TASK OBJECTIVE: Would you copy every record exactly as it stands and drop the pictures?

::: THE DATA :::

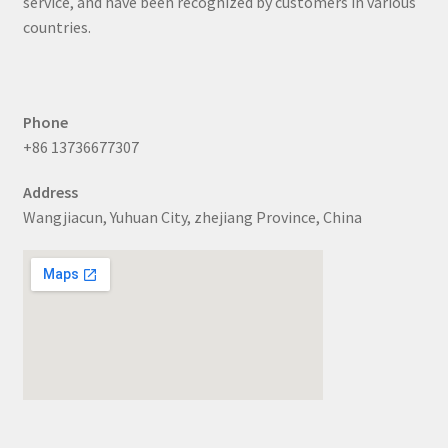
service, and have been recognized by customers in various
countries.
Phone
+86 13736677307
Address
Wangjiacun, Yuhuan City, zhejiang Province, China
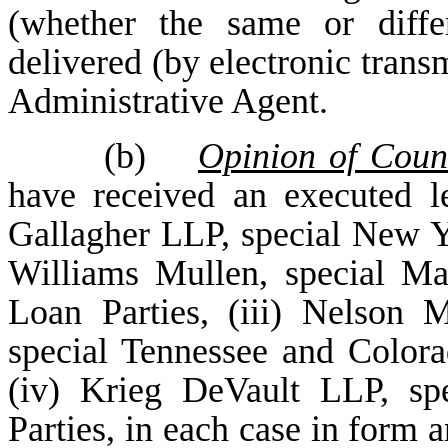
(whether the same or diffe
delivered (by electronic trans
Administrative Agent.
(b)
Opinion of Coun
have received an executed l
Gallagher LLP, special New Yo
Williams Mullen, special Ma
Loan Parties, (iii) Nelson
special Tennessee and Colora
(iv) Krieg DeVault LLP, sp
Parties, in each case in form 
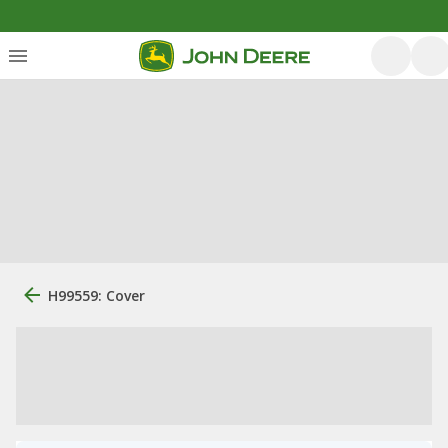
H99559: Cover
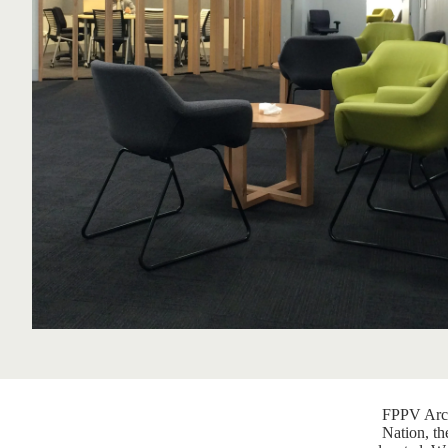
FPPV Arch
Nation, th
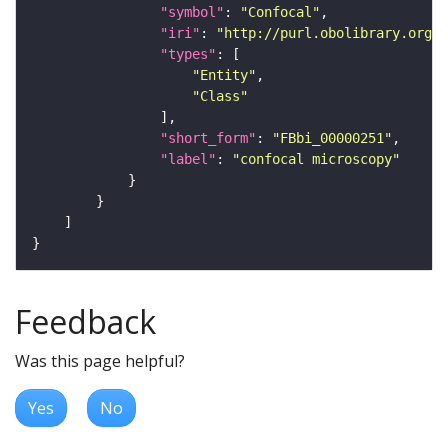
"symbol"
: 
"Confocal"
"iri"
: 
"http://purl.obolibrary.org/o
"types"
"Entity"
"Class"
"short_form"
: 
"FBbi_00000251"
"label"
: 
"confocal microscopy"
Feedback
Was this page helpful?
Yes
No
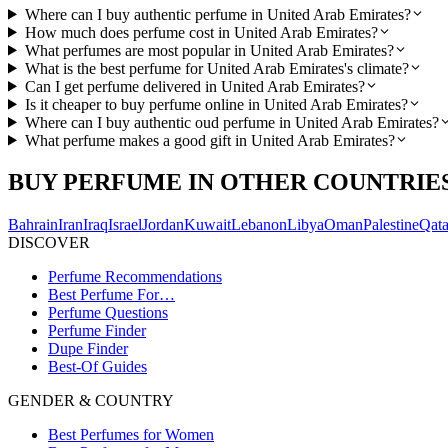
Where can I buy authentic perfume in United Arab Emirates?
How much does perfume cost in United Arab Emirates?
What perfumes are most popular in United Arab Emirates?
What is the best perfume for United Arab Emirates's climate?
Can I get perfume delivered in United Arab Emirates?
Is it cheaper to buy perfume online in United Arab Emirates?
Where can I buy authentic oud perfume in United Arab Emirates?
What perfume makes a good gift in United Arab Emirates?
BUY PERFUME IN OTHER COUNTRIE
Bahrain
Iran
Iraq
Israel
Jordan
Kuwait
Lebanon
Libya
Oman
Palestine
Qata
DISCOVER
Perfume Recommendations
Best Perfume For…
Perfume Questions
Perfume Finder
Dupe Finder
Best-Of Guides
GENDER & COUNTRY
Best Perfumes for Women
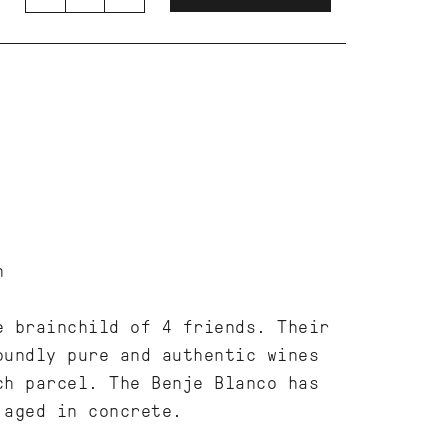
n
e brainchild of 4 friends. Their
oundly pure and authentic wines
ch parcel. The Benje Blanco has
 aged in concrete.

:::

EXPECTED ANSWER:
service, and have been recognized by customers in various
countries.
Phone
+86 13736677307
Address
Wangjiacun, Yuhuan City, zhejiang Province, China
(whether the same or diffe
delivered (by electronic trans
Administrative Agent.
(b)
Opinion of Coun
have received an executed l
Gallagher LLP, special New Yo
Williams Mullen, special Ma
Loan Parties, (iii) Nelson
special Tennessee and Colora
(iv) Krieg DeVault LLP, sp
Parties, in each case in form 
H99559: Cover
FPPV Arch
Nation, th
"symbol"
: 
"Confocal"
"iri"
: 
"http://purl.obolibrary.org/o
"types"
"Entity"
"Class"
"short_form"
: 
"FBbi_00000251"
"label"
: 
"confocal microscopy"
Feedback
Was this page helpful?
Yes
No
Where can I buy authentic perfume in United Arab Emirates?
How much does perfume cost in United Arab Emirates?
What perfumes are most popular in United Arab Emirates?
What is the best perfume for United Arab Emirates's climate?
Can I get perfume delivered in United Arab Emirates?
Is it cheaper to buy perfume online in United Arab Emirates?
Where can I buy authentic oud perfume in United Arab Emirates?
What perfume makes a good gift in United Arab Emirates?
BUY PERFUME IN OTHER COUNTRIE
Bahrain
Iran
Iraq
Israel
Jordan
Kuwait
Lebanon
Libya
Oman
Palestine
Qata
DISCOVER
Perfume Recommendations
Best Perfume For…
Perfume Questions
Perfume Finder
Dupe Finder
Best-Of Guides
GENDER & COUNTRY
Best Perfumes for Women
n
e brainchild of 4 friends. Their
oundly pure and authentic wines
ch parcel. The Benje Blanco has
 aged in concrete.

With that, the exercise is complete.